An issue raised implicitly by current MPS algorithms is how to generate training images. Training images are supposed to model or reproduce real geological features and should as much as possible be derived from existing geologically meaningful images. This requires research on statistical and image-processing methods that will allow use of images from any source, e.g., hand-drawn sketches, aerial photographs, satellite images, seismic volumes, geological object models, physical scale models, or forward geological process models. Compared to the creation of continuously variable training images, generating categorically variable training images is easier. An object-based approach is commonly used to generate training images with categorical variables. A region-based approach, combined with adding desired constraints, can be used to generate continuously variable training images.
In particular, Multipoint geostatistics (MPS) is a new advanced geostatistics approach. It allows reservoir modelers to incorporate their prior knowledge, interpretations, or conceptual models into the reservoir modeling process through training images. These training images are numerical representations of the structures/features that are believed to exist in the reservoir under study.
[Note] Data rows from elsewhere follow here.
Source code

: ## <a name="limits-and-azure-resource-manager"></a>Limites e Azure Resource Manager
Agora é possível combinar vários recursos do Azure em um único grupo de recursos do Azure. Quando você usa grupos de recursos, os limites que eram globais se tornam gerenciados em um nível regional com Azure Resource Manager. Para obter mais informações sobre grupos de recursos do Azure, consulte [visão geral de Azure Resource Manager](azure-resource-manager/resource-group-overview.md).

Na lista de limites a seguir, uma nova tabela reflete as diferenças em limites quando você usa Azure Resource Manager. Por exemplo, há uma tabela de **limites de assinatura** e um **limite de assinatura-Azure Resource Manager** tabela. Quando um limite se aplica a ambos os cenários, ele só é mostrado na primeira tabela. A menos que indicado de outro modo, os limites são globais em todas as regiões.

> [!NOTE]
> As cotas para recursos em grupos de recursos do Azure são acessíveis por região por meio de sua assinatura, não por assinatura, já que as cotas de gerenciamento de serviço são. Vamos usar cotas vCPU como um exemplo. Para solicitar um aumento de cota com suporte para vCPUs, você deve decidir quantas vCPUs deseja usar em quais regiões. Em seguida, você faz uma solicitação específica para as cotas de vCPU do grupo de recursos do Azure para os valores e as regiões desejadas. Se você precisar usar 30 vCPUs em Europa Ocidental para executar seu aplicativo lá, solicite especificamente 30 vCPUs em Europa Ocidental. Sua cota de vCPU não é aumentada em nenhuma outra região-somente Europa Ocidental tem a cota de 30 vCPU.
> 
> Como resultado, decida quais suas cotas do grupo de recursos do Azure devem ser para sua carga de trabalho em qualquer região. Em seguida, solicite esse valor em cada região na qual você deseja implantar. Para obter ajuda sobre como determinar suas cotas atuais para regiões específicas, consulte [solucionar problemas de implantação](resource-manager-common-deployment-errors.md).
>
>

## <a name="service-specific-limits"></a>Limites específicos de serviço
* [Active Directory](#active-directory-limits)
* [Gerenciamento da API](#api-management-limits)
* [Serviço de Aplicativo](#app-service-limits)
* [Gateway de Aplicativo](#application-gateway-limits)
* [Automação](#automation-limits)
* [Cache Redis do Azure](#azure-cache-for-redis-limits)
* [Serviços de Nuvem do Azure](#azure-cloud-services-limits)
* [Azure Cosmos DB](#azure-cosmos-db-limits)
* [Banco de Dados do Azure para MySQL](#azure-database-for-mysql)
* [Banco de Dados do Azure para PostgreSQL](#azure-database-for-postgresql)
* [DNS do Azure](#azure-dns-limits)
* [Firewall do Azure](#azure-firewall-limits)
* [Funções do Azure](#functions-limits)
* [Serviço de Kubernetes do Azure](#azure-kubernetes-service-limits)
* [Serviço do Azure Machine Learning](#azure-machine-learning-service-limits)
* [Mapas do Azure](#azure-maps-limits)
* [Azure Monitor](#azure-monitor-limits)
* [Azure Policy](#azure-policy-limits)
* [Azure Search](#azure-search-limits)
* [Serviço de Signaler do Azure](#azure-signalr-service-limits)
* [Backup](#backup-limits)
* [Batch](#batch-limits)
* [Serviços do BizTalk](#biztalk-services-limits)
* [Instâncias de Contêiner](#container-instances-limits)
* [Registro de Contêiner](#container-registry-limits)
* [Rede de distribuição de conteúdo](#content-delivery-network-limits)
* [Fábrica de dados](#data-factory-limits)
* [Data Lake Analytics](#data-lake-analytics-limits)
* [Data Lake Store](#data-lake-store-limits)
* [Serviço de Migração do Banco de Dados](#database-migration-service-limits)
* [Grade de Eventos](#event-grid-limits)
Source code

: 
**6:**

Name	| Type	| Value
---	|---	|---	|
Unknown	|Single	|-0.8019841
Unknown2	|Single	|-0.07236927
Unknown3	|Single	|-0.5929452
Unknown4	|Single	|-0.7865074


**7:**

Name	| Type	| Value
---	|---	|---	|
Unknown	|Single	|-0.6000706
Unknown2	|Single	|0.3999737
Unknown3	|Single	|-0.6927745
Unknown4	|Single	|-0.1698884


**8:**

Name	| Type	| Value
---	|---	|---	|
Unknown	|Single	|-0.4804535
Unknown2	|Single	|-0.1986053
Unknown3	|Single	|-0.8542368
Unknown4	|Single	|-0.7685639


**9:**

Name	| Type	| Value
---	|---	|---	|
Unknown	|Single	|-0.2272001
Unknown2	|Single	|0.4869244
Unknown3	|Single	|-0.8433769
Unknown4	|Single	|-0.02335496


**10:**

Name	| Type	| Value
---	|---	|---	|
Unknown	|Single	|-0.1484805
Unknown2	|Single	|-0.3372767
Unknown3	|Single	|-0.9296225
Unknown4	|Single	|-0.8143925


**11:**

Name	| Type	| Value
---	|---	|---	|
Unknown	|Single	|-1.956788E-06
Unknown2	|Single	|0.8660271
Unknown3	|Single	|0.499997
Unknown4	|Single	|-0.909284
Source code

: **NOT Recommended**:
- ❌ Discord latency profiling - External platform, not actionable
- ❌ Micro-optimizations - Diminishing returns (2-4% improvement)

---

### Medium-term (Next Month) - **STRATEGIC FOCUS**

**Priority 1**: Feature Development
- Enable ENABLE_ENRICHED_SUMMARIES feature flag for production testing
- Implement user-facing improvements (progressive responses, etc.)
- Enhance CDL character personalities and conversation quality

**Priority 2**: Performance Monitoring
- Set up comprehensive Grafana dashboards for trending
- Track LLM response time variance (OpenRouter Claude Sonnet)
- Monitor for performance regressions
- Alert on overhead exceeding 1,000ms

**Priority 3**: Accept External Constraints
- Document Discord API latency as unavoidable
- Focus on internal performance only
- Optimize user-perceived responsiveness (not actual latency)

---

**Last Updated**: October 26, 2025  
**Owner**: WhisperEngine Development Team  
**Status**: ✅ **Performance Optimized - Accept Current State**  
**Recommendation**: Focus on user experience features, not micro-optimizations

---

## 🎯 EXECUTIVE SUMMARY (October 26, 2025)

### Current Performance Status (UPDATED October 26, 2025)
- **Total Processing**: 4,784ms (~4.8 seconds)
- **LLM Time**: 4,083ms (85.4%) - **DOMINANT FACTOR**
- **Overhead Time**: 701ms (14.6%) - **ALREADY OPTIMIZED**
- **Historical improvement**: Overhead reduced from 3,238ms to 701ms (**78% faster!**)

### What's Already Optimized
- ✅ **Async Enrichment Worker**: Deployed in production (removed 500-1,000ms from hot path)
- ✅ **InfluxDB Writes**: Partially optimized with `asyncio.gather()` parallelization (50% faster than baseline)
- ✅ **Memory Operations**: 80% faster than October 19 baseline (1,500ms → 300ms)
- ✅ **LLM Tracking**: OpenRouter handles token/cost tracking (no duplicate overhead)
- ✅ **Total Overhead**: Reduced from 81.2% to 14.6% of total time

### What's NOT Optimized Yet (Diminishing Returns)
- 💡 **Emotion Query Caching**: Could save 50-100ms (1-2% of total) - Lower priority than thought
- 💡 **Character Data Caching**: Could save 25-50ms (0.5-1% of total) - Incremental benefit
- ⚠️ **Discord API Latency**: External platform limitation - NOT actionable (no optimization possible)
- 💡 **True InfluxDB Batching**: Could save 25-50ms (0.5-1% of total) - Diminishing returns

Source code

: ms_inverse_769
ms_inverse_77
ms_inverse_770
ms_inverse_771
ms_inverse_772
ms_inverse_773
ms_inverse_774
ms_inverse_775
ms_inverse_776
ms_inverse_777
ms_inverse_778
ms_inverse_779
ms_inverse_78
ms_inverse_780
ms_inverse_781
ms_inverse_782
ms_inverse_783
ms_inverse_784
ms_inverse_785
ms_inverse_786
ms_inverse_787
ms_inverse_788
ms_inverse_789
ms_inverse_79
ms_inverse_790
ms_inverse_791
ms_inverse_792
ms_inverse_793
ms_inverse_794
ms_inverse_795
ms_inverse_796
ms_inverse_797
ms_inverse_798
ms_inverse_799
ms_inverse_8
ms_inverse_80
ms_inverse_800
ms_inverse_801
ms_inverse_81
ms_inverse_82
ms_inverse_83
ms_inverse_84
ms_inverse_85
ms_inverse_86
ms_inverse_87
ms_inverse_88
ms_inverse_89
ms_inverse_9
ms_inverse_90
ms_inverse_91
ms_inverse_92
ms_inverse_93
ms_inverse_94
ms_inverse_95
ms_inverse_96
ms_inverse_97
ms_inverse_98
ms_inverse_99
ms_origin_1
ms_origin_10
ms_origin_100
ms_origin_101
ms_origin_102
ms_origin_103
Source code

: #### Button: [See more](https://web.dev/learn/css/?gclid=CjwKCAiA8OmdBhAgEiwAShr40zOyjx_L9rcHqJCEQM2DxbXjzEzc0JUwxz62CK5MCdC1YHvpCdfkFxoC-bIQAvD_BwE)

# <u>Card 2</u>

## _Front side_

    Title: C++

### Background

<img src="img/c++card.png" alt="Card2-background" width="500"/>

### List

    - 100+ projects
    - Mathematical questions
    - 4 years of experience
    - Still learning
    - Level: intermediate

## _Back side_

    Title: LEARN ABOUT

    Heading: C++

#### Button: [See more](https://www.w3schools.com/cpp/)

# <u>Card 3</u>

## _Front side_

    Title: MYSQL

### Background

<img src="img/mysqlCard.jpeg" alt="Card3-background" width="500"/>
Once we have the training images, MPS can extract curvilinear structures or complex features from the training images and anchor them to the reservoir locations where the samples/observations are collected, leading to more realistic reservoir models. Introducing training images into reservoir modeling is a milestone. Note that there are two ingredients in the use of MPS: training images (conceptual models) and the real data (observations). These two pieces are typically separated.
However, in realistic applications, generating representative training images, in particular in 3D, has proved to be a bottleneck in MPS applications. Generating a continuous variable training image is even more difficult than the creation of categorical training image.